If you hadn’t noticed, today is international clinical trials day. Celebrating the day, in 1747, when James Lind started his famous trial of treatments for scurvy amongst seafaring men. What was unique about Lind’s approach was the use of experimental controls to compare different interventions, six in total: all of the seamen involved in the trial received the same diet plus the addition of either cider, elixir vitriol, nutmeg, seawater, vinegar and the eventual cure, deemed to be a luxury at the time, oranges and lemons. It took only six days for the effective intervention to become apparent.
Six years later Lind published ‘A treatise of scurvy’, which like many of today’s trials was invariably ignored. It was some 20 years later that lemon juice became common-place amongst seamen.
What would have happened if Lind had decided not to publish the results? Keeping the results instead to himself and his own seafaring crew. Would the lack of publication impacted on the use of a highly effective treatment – or led to delay -for what was a devastating condition at the time?
Yet it currently seems we have not taken to heart the lesson of publishing all results, irrespective of their findings. It was with this issue in mind – and many more examples that include direct harm to patients – that the AllTrials campaign was launched earlier this year. It is becoming increasingly clear that all clinical trial results should be published and reported in full.
Indeed, it seems a sizable number of clinical trials have never been published. I am not even sure, if anyone really knows, exactly how many clinical trials there are.
Here is my best estimate, and feel free to criticize, add to or take away from the final number:
1) From a search of PubMed (using the excellent PuBMed Trend database); there are 450,555 RCTs published between 1965 and 2012;
3) EMBASE has been shown to retrieve about 16% more clinical trials than MedLine;
4) About a further 15% of studies are only found through hand searching and other databases;
5) Introduce a fudge factor of +/- 10% to allow for gross over estimates or currently unknown hideouts for unpublished trials .
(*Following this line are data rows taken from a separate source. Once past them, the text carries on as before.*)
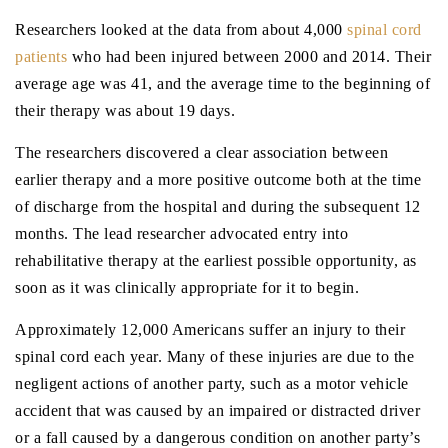
Researchers looked at the data from about 4,000
spinal cord
patients
who had been injured between 2000 and 2014. Their
average age was 41, and the average time to the beginning of
their therapy was about 19 days.
The researchers discovered a clear association between
earlier therapy and a more positive outcome both at the time
of discharge from the hospital and during the subsequent 12
months. The lead researcher advocated entry into
rehabilitative therapy at the earliest possible opportunity, as
soon as it was clinically appropriate for it to begin.
Approximately 12,000 Americans suffer an injury to their
spinal cord each year. Many of these injuries are due to the
negligent actions of another party, such as a motor vehicle
accident that was caused by an impaired or distracted driver
or a fall caused by a dangerous condition on another party’s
My best estimate is therefore there are 1,202,080 RCTs (+/-10%) trials of which less than half are currently available for scrutiny.
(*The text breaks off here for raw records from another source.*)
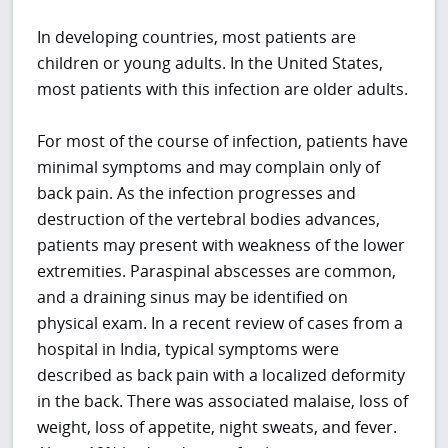
In developing countries, most patients are
children or young adults. In the United States,
most patients with this infection are older adults.
For most of the course of infection, patients have
minimal symptoms and may complain only of
back pain. As the infection progresses and
destruction of the vertebral bodies advances,
patients may present with weakness of the lower
extremities. Paraspinal abscesses are common,
and a draining sinus may be identified on
physical exam. In a recent review of cases from a
hospital in India, typical symptoms were
described as back pain with a localized deformity
in the back. There was associated malaise, loss of
weight, loss of appetite, night sweats, and fever.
The AllTrials campaign calls for the “information on what was done and what was found in these trials could be lost forever to doctors and researchers, leading to bad treatment decisions, missed opportunities for good medicine, and trials being repeated.”
All trials past and present should be registered, well at least those in the last 20 years otherwise it will take forever, and the full methods and the results reported.
More than 50,000 people, and 250 organizations, have already signed the petition:
I’m pretty sure James Lind would have signed it.